The only thing it means is that each coefficient is a fractional contribution of the original data attributes. It is clear that the three (Alkaline Phosphatase Alamine Aminotransfe-rase, Total Proteins, Aspartate Aminotransferase) of the ten coefficients are more dominant than the others, however normalized data analysis found three more slightly less dominant coefficients. In either case, the contribution of the original three attributes is more than 95%. Eliminating the other attributes, we compute the approximation error due to dimension reduction to three attributes.
PCA analysis shows that even after 60% reduction, using only 40% of data, the precision is almost the same whereas the gain in computation performance is significant, see Figure 7. For recall, the reduced data regression misses more negatives see Table 11. It is preferable to miss less positive than more negatives. Table 11 corresponds to traditional logistic regression Table 12 corresponds to hybrid logistic regression algorithm. It shows that hybrid algorithm consistently outperforms the traditional algorithms.
VII. Conclusion
Principal components analysis is a procedure for identifying a smaller number of uncorrelated variables, called "principal components", from a large set of data. The goal of principal components analysis is to explain the maximum amount of variance with the fewest number of principal components.
Principal components analysis is commonly used as one step in a series of analyses. We use principal components analysis to reduce the number of variables and avoid multi-collinearity, or when we have too many predictors relative to the number of observations. We have used PCA in two diverse genres, QSR and Health Informatics to improve traditional data reduction and regression algorithms.
QSR uses 9-Intersection model to determine topological relations between spatial objects. In general, PCA utilizes numerical data for analysis and as QSR data is logical bivalent, we mapped the logical data to numerical data. PCA determined that 4-attributes are adequate in the transformed space. In general, reduction in transformed space does not tell anything about reduction in base space. However, in this case study, we leveraged PCA to determine the possibility of reduction in the base space. We succeeded in achieving similar reduction the original space of RCC8 relations. This yields more than 55% efficiency in execution time.

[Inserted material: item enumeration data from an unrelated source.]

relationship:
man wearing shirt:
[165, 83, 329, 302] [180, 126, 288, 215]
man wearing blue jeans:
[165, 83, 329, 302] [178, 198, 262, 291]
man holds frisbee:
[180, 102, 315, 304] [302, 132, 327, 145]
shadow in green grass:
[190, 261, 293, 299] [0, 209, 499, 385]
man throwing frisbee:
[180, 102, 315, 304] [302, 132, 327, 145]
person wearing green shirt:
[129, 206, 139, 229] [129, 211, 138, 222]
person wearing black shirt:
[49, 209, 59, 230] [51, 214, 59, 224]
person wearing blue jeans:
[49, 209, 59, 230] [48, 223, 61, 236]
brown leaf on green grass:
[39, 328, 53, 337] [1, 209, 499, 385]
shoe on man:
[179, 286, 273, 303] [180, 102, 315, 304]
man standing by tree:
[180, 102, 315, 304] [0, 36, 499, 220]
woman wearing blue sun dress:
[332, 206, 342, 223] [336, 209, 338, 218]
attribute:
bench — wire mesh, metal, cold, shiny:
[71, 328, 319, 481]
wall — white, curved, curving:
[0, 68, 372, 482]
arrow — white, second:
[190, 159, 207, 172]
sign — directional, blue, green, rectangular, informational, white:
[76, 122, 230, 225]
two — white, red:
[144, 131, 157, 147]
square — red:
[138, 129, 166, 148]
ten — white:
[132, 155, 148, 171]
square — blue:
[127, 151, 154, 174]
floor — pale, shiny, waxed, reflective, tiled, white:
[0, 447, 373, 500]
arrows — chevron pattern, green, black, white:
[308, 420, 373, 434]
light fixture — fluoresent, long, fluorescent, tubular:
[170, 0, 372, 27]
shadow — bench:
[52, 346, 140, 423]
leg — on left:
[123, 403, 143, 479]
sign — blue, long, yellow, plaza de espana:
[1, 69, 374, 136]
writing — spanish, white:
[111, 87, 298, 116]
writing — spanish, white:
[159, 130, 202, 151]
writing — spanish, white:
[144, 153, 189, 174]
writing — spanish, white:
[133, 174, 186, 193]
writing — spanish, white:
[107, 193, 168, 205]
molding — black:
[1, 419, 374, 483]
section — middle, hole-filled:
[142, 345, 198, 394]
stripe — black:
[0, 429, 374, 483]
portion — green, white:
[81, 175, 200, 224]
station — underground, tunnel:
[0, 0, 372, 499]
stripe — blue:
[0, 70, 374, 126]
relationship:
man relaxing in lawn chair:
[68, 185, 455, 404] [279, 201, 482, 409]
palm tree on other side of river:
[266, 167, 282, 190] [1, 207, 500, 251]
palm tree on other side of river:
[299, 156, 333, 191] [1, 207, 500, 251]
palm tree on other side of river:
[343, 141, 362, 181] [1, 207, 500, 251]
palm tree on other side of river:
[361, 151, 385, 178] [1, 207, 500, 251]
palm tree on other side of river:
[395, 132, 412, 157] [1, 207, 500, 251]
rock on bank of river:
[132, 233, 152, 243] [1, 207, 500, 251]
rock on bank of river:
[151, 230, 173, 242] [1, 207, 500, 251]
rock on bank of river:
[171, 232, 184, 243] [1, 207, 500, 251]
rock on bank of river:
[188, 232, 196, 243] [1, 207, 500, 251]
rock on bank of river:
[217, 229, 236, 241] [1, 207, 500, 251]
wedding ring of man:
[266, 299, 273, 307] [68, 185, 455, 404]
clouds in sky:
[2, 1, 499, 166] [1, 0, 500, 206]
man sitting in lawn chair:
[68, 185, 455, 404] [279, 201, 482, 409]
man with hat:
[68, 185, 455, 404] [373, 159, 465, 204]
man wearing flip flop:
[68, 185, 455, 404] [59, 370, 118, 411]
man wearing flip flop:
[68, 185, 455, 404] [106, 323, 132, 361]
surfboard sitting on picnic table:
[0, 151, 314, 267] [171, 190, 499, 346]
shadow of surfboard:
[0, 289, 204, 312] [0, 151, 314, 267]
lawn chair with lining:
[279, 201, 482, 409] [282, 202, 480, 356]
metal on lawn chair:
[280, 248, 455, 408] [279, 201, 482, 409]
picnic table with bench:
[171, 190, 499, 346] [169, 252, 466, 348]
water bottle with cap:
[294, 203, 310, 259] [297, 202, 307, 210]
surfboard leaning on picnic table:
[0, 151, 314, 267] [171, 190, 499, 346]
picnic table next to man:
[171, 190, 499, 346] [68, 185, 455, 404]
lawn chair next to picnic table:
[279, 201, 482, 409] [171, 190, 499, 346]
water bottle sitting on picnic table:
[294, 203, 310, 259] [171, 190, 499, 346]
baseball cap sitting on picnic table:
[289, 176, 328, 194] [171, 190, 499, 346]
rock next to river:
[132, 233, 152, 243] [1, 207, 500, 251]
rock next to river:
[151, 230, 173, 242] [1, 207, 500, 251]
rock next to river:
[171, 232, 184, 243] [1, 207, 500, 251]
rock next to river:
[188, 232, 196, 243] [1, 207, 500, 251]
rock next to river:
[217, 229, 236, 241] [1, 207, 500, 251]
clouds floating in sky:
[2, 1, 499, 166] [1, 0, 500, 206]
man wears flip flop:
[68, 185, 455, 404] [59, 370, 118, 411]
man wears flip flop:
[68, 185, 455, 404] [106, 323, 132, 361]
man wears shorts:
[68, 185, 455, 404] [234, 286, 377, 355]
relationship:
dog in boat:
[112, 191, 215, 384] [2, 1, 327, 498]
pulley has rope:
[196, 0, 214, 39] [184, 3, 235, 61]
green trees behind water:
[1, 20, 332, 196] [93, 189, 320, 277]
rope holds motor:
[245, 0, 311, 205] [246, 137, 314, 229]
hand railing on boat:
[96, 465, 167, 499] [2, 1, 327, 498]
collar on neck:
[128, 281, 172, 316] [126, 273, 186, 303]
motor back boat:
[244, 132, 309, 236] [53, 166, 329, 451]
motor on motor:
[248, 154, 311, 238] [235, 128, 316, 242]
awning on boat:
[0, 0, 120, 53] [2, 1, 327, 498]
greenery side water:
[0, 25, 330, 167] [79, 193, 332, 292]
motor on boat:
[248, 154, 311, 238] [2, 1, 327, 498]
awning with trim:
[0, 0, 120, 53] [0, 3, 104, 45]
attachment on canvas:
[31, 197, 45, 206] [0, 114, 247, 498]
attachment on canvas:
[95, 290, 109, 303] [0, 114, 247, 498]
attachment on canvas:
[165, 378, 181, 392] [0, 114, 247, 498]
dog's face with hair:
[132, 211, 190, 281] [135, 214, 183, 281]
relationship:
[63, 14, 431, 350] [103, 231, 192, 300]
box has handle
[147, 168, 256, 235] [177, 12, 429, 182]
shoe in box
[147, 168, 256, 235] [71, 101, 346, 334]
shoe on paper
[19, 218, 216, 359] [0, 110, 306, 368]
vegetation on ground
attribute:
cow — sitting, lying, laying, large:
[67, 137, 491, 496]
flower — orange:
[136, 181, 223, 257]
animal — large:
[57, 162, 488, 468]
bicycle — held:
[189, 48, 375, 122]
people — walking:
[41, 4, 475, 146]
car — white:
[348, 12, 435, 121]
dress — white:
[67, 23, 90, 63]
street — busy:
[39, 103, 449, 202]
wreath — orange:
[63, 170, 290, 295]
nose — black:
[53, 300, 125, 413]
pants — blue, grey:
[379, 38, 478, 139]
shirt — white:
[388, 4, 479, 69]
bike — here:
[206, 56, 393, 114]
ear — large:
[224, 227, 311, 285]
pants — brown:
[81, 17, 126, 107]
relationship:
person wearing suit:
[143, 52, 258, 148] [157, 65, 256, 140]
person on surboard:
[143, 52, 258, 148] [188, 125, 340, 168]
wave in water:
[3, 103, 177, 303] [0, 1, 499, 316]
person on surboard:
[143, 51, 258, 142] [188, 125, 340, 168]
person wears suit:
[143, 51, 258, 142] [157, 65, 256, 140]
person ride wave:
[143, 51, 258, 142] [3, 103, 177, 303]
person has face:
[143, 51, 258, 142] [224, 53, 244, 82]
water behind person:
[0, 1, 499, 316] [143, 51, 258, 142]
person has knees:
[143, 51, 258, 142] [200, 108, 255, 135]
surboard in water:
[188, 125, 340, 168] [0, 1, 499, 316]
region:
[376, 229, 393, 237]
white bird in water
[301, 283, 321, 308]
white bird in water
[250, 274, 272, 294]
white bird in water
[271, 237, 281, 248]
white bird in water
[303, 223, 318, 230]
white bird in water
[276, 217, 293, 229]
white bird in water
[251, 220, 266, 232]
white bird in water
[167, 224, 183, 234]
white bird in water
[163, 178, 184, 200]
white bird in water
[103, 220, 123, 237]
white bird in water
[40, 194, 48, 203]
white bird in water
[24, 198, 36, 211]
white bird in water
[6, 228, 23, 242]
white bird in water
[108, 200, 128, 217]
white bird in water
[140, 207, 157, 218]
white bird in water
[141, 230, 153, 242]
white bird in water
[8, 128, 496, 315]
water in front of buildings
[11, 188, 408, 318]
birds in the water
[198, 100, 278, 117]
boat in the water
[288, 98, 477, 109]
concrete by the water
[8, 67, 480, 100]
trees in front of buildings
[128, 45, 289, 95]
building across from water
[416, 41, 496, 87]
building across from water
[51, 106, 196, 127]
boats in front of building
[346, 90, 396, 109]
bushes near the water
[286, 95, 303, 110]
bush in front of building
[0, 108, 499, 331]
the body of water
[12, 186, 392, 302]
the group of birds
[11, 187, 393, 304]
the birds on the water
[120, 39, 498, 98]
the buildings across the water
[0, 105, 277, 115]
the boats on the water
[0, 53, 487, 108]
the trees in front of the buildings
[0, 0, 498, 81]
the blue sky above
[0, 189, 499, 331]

We also presented hybrid algorithms that adaptively used PCA to improve the linear and logistic regression algorithms. With experiments, we have shown the effectiveness of the enhancements. All data mining applications that dwell on these two algorithms will benefit extensively from our enhanced algorithms, as they are more realistic than the traditional algorithms. The tables in the paper body vouch for this improvement. We applied our algorithms to the Liver Patient dataset to demonstrate the usability and applicability of our approach, especially in the area of health related data.